Covid-19 : la taille du Cluster déterminante
Par
Jean-Marie St Cyr
Par
Jean-Marie St Cyr
C’est le High Level Committee qui décide quelles sont les régions qui doivent être placées en zones rouges. Cette décision est basée sur plusieurs critères, dont le nombre de cas et l’absence de lien entre les cas détectés.
De nombreuses localités ont été placées en zone rouge depuis le 12 mars. C’est en raison du nombre de cas positifs à la Covid-19 qui y ont été détectés. Dans certaines localités, c’est la taille du cluster qui a incité les autorités à les décréter zones rouges. C’est en raison du nombre de personnes avec qui chaque cas positif a pu être en contact. C’est ainsi que les circonscriptions 15, 16 et 17 ont été décrétées zones rouges. 30 à 40 cas positifs ont été détectés après la recherche de contacts dans les clusters de Curepipe, Wooton et Forest- Side.
La décision de placer une localité en zone rouge est aussi basée sur le nombre de cas détectés et qui ne sont pas liés entre eux. Ce qui se traduit alors par une circulation virale non contrôlée, selon la docteure Catherine Gaud. Parfois, il y a beaucoup de cas dans une localité, mais ils ne sont pas tous reliés. Il est alors important de décréter la région zone rouge pour limiter la circulation du virus. Ce qui évite qu’il se propage dans d’autres régions.

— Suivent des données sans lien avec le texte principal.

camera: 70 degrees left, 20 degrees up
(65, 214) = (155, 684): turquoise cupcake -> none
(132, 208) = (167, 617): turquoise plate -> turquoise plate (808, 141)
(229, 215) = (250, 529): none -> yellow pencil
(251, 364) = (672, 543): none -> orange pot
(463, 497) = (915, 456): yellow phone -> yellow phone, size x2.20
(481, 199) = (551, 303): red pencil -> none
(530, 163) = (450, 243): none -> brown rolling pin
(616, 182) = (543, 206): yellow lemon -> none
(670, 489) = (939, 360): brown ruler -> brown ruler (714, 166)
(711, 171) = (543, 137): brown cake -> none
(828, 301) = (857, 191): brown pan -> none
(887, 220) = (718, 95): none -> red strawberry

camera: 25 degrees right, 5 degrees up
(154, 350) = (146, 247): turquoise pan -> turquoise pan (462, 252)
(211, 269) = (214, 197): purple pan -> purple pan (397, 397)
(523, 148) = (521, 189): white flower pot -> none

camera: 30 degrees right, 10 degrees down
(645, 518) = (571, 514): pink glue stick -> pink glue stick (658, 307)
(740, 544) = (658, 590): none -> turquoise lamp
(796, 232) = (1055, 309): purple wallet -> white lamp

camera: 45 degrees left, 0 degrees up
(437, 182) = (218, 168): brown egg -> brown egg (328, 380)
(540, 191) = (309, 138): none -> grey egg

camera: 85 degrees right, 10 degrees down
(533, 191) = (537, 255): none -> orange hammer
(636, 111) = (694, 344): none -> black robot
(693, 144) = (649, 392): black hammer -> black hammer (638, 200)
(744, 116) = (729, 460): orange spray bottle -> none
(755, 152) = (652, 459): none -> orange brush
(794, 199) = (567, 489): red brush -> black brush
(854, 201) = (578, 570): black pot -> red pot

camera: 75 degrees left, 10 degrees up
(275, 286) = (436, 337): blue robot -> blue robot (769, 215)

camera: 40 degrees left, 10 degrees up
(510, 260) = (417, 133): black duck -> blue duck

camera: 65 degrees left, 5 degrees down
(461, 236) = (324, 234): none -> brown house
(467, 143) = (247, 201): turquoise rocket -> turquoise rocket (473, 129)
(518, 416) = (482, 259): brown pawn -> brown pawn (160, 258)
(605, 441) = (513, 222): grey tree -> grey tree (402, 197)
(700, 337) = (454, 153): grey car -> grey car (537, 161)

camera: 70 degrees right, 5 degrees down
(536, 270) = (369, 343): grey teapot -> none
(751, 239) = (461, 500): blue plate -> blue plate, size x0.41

Parmi les différentes régions qui ont été décrétées zones rouges, certaines le sont restées pendant longtemps. C’est en raison du nombre de cas recensés lors de la recherche de contacts.
Ce n’est que quatorze jours après le dernier cas détecté et les derniers tests de dépistage que le High Level Committee peut décréter qu’une région n’est plus « rouge ».
Les localités des circonscriptions 15, 16 et 17 en zones rouges du 12 mars au 17 avril
Vallée-Pitot a été décrétée zone rouge le 24 mai et est sortie de cette zone ce samedi. Mais d’autres localités restent au vert, en dépit d’un nombre de cas plus élevé. Seulee la Valette est en zone rouge.
Selon le ministre de la Santé, la raison est simple. C’est parce que les cas sont tous liés et que tout le monde a été placé en quarantaine. Ce qui fait que le risque d’une propagation du virus a été éliminé.
A contrario, dans le cas d’un boutiquier ou d’un chauffeur de taxi dans le sud, les données étaient différentes. Car il était difficile de déterminer avec qui ils avaient pu être en contact. Il était clair qu’ils avaient pu être en contact avec de nombreuses personnes, compte tenu de leur profession.
À Mesnil, treize cas positifs ont été détectés. Il s’agit de personnes d’une même famille et de voisins qui habitent la même ruelle. Tout le monde a été placé en quarantaine, ce qui fait qu’il n’y a pas eu la nécessité de décréter la localité zone rouge.
Il en est de même pour Quatre-Bornes, où la détection des cas a été espacée. De plus, après le cas dans un appartement, il a été établi qu’il n’y avait pas eu de contact avec les résidents, ce qui fait qu’ils ont pu rapidement sortir de leur situation d’isolation.
Vu le nombre de cas récemment détectés à Bon-Accueil, d’Épinay et différentes localités de Flacq, la situation est à suivre de près.